Мы отворачивались друг от друга, пытаясь скрыть душевную слабость (о, нас затопила с головой мелкобуржуазная стихия сентиментальных чувств, и, увы, мы были бессильны перед нею!), когда студент Глуховцев, стиснув зубы, превозмогая свинцовую тяжесть на сердце, наблюдал падение своей возлюбленной Оль-Оль, ставшей в силу социальных условий загнивающего общественного порядка содержанкой полковника фон Корена. Зрелище, представившееся нам, могло сбить с ног не только нас, но и любого красногвардейца, чье сердце огрубело в перипетиях безжалостной классовой борьбы. И так оно и было на спектакле.

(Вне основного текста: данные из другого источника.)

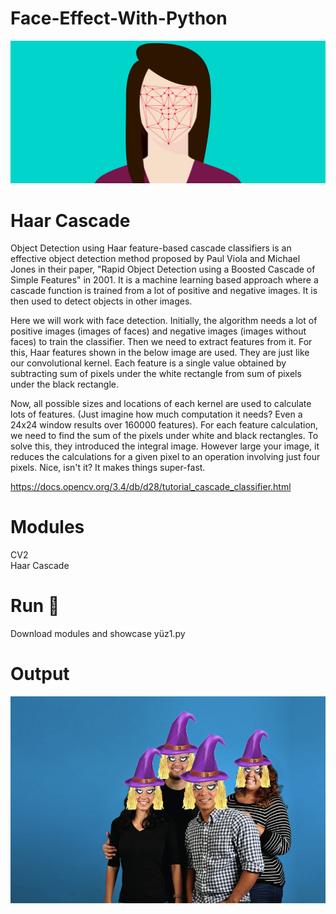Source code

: # Face-Effect-With-Python

![img](/img/1_x9WADlsrxHtORqXATsb39Q.png)


# Haar Cascade

Object Detection using Haar feature-based cascade classifiers is an effective object detection method proposed by Paul Viola and Michael Jones in their paper, "Rapid Object Detection using a Boosted Cascade of Simple Features" in 2001. It is a machine learning based approach where a cascade function is trained from a lot of positive and negative images. It is then used to detect objects in other images.

Here we will work with face detection. Initially, the algorithm needs a lot of positive images (images of faces) and negative images (images without faces) to train the classifier. Then we need to extract features from it. For this, Haar features shown in the below image are used. They are just like our convolutional kernel. Each feature is a single value obtained by subtracting sum of pixels under the white rectangle from sum of pixels under the black rectangle.

Now, all possible sizes and locations of each kernel are used to calculate lots of features. (Just imagine how much computation it needs? Even a 24x24 window results over 160000 features). For each feature calculation, we need to find the sum of the pixels under white and black rectangles. To solve this, they introduced the integral image. However large your image, it reduces the calculations for a given pixel to an operation involving just four pixels. Nice, isn't it? It makes things super-fast.

https://docs.opencv.org/3.4/db/d28/tutorial_cascade_classifier.html

# Modules

CV2 <br>
Haar Cascade <br>

# Run 🏃
Download modules and showcase yüz1.py
# Output
![img](/img/1_agaowzal6tEMCzIo1JwAUQ.png)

Оль-Оль падала на колени в тщетной надежде, — нет, чувство Глуховцева не в силах было простить ее, хоть и понимал его разум, что она стала живым товаром по законам, обусловленным режимом.
Я не замечал ни фальшивой провинциальной игры, ни шаржированного грима, ни торчащей из будки плешивой головы суфлера — не до того было! Возможно и наверное, играли с пережимом, с комикованием, с истериками, со всем тем, что привело в гнев и ужас самого автора, когда он посмотрел свою пьесу, уже обкатавшуюся на многих успешных представлениях — и, разумеется, не в нашем захудалом театрике на далекой окраине, а в Петербурге.
«Дни нашей жизни» дают много возможностей для грубого спектакля.
Известно письмо Леонида Андреева Евтихию Карпову, поставившему пьесу в столичном Новом театре, — драматург, не сдерживая бешенства, просит передать актерам, что «сцена — вещь сериозная, что литература — дело важное и большое и что сами они, как служители того и другого, должны относиться и к себе и к делу с большим почтением».
Все, из-за чего так рассердился Леонид Андреев, вероятно, наличествовало и в нашем скромном самаркандском представлении.
Повзрослев, я боялся перечитывать пьесу «Дни нашей жизни» — не развеялся бы горький и сладостный дым воспоминаний.
И все-таки перечитал. И сейчас, когда пишутся эти строки, — сызнова.
Многое, что тогда представлялось удивительным, сильно потускнело. Поблекло, утратив убойную силу первого прекрасного в своей наивности впечатления.
Опасно перечитывать в зрелости многое из того, что брало душу в плен в раннюю пору!
И все-таки пьеса осталась. По-прежнему великолепно острое чувство сценичности, присущее Андрееву; он — один из немногих прозаиков, разгадавший коварную природу сценического письма. Каждый персонаж пусть не характер — роль. Каждый финал сцены — драматическая точка. Каждая реплика бьет в цель. Смешное переплетается с трагическим, почти как у Шекспира. И уж совсем как в жизни. Вот это решающее — как в жизни.
Широко известно высказывание Толстого о Леониде Андрееве: «Он пугает, а мне не страшно». А вот смотреть и, что еще важнее, перечитывать уж трезвыми, «совершеннолетними» глазами спустя много лет «Дни нашей жизни» было страшно. Прежде всего потому, что тут были не туманные, почти мистические, андреевские аллегории, иногда походившие на некий спиритический сеанс, не напоминание о модной тогда метерлинковской символике, не «Анатэма» или «Царь — Голод», драмы, которыми так гордился сам Андреев, почитая их направление решающим в своем письме для сцены, — была тут зловещая реальность во всем своем ужасе и голом бесстыдстве.
Горький обрадованно распознал в безвестном судебном репортере, принесшем свой первый сборник рассказов, «очень талантливого парня», сам взялся быть его издателем — и вышло двенадцать изданий, одно за другим. Журналист стал не только знаменитым прозаиком, но и драматургом, вскоре затмившим, правда ненадолго, сценический успех самого Горького, да, пожалуй, и самого Чехова. Андреевские пьесы шли по России, выражаясь театрально-драматургическим жаргоном, «как чума», российская провинция жадно ставила их, публика ходила на них безотказно. И что даже не парадоксально, а естественно — наибольшая слава пришлась на «Дни нашей жизни». Сам автор, поглощенный заботами о постановке других своих условно-мистических драм, уходящих, как он сам объяснял, «в тишину и внешнюю неподвижность интеллектуальных переживаний», относился к этому своему детищу чуть свысока. Нехитрая мелодрама взяла верх над мистериями и аллегориями.